**Extrait**.

+--

Vous seriez allé en bus chez un ami, qui résiderait dans la ville de … située dans la province de …, à environ six ou sept heures de …. Vous lui auriez avoué les faits et il vous aurait hébergé à son domicile durant deux semaines, jusqu'à ce que vous quittiez l'Iran avec l'aide de votre père.
Vous expliquez en outre que vos beaux-parents auraient porté plainte contre vous et vous mentionnez que votre domicile aurait été perquisitionné et mis sous scellé, raison pour laquelle vous n'auriez pas accès à vos documents.
Vous affirmez qu'il y aurait entre-temps eu un jugement, mais vous avancez que vous n'auriez aucune information sur son contenu et au sujet de la procédure judicaire engagée à votre encontre.
En effet, vous indiquez que: « Je ne suis absolument pas au courant de mon procès et je ne veux pas le savoir mais je sais que j'ai un avocat et qu'il y a eu un jugement mais je ne connais pas le jugement non plus car je n'ai pas demandé. Ecoutez, je suis responsable de cet acte ! (…) » (p.10/18 de votre rapport d'entretien).
Or, vous déclarez en même temps que: « J'ai été condamné pour le meurtre de ma femme car ma fuite était un élément qui a joué contre moi auprès du Tribunal. Tout le monde a dit que j'étais coupable et c'est pour cela que je me suis échappé du pays. Du coup la garde de mon enfant a été octroyée aux grands-parents maternels et ils interdisent à mes parents qu'ils voient leur petite-fille (…) » (p.4/18 de votre rapport d'entretien).

+--

**Matériel présenté**.
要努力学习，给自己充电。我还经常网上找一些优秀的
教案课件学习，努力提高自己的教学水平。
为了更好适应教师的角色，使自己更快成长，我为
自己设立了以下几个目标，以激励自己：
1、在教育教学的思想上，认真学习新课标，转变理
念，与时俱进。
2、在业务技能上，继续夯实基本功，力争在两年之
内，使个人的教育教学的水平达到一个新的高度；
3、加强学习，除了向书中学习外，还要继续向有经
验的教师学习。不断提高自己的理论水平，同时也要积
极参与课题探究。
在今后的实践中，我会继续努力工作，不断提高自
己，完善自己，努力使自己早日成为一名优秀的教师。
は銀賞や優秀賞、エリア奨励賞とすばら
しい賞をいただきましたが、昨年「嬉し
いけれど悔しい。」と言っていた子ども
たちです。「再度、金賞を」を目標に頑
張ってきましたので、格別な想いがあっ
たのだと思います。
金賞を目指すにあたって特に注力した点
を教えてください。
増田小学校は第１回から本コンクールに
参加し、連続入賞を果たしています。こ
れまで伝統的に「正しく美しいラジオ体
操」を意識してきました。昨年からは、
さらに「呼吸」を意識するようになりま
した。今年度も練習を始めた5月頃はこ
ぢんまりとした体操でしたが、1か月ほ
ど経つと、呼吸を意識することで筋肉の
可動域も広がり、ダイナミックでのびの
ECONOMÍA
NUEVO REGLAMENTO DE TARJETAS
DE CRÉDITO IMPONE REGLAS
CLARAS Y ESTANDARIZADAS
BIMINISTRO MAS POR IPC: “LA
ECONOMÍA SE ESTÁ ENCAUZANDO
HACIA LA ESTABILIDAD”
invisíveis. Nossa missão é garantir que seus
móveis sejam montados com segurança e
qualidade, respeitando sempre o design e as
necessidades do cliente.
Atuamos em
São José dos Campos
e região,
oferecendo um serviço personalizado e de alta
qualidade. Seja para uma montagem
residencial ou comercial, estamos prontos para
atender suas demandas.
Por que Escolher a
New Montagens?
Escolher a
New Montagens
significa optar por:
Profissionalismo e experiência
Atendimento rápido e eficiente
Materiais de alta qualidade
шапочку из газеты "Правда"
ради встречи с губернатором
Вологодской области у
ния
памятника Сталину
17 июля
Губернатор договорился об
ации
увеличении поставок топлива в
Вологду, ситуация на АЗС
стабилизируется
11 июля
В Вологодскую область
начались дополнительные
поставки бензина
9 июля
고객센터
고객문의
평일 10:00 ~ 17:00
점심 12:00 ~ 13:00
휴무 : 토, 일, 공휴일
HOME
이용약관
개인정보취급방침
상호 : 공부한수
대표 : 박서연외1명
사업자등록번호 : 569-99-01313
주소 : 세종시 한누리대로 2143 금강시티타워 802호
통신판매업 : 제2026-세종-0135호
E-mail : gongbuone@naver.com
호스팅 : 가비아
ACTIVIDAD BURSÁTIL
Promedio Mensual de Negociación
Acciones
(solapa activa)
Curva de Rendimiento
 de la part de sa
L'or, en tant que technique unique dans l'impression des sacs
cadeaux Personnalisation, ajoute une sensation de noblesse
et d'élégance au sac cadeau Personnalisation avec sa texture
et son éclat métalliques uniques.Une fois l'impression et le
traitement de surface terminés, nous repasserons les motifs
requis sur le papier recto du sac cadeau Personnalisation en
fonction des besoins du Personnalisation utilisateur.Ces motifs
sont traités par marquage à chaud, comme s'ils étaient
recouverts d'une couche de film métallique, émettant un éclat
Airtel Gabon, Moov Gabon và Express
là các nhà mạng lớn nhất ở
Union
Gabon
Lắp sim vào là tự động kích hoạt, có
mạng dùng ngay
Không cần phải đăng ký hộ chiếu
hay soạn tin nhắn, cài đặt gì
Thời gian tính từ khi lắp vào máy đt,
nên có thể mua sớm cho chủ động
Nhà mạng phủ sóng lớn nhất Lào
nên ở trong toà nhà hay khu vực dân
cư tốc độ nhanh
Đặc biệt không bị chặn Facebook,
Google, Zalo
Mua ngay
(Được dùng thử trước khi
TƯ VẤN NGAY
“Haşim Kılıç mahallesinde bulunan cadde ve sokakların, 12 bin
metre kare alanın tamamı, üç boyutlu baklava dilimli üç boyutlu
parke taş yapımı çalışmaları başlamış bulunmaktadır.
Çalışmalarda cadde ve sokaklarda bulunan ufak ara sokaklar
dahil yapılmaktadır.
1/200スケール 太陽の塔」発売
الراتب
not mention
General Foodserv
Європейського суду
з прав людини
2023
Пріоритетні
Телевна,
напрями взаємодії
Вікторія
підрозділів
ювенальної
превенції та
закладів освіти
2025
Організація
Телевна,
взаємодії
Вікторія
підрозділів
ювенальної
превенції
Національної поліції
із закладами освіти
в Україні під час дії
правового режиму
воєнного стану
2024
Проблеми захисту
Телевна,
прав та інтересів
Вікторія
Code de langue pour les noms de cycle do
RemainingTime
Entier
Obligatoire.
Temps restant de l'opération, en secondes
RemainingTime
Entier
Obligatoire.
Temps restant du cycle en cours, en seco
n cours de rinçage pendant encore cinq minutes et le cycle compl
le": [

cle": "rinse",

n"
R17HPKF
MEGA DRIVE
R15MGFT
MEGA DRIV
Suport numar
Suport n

+--

**Tâche A**.
Recopiez tout le passage de l'extrait, de « Or, vous déclarez » jusqu'à « (p.4/18 de votre rapport d'entretien). » inclus.
**Tâche B**.
D'après l'extrait, à qui la garde de l'enfant a-t-elle été octroyée ?
**Tâche C**.
Rédigez la suite de l'extrait sur la fuite hors d'Iran et le procès, en partant de sa dernière phrase.
Les lignes reproduites ci-dessus n'ont aucun lien avec l'extrait.

**Réponse A**.
Or, vous déclarez en même temps que: « J'ai été condamné pour le meurtre de ma femme car ma fuite était un élément qui a joué contre moi auprès du Tribunal. Tout le monde a dit que j'étais coupable et c'est pour cela que je me suis échappé du pays. Du coup la garde de mon enfant a été octroyée aux grands-parents maternels et ils interdisent à mes parents qu'ils voient leur petite-fille (…) » (p.4/18 de votre rapport d'entretien).

**Réponse B**.
Aux grands-parents maternels.

**Réponse C**.
A cet égard, vous précisez qu'il s'agirait d'une supposition de votre part, étant donné que vous auriez fui votre pays d'origine après le décès de votre épouse et que par conséquent, les autorités iraniennes pourraient vous « (…) désigner en tant qu'assassin (…) » (p.5/18 de votre rapport d'entretien).
Vous précisez encore avoir quitté l'Iran en février 2017, muni d'un faux passeport français. Vous auriez vécu environ deux ans en Turquie, ainsi qu'un an et quelques mois en Grèce. Vous seriez ensuite passé par …, … et … pour vous rendre au Luxembourg. Enfin, vous vous seriez débarrassé de votre faux passeport, alors que vous seriez arrivé à destination.
Vous ajoutez en outre que vous n'auriez aucun contact avec votre fille depuis cinq ans et que vos parents vous auraient récemment prié de ne plus les contacter.
Vous ne présentez aucune pièce à l'appui de votre demande de protection internationale.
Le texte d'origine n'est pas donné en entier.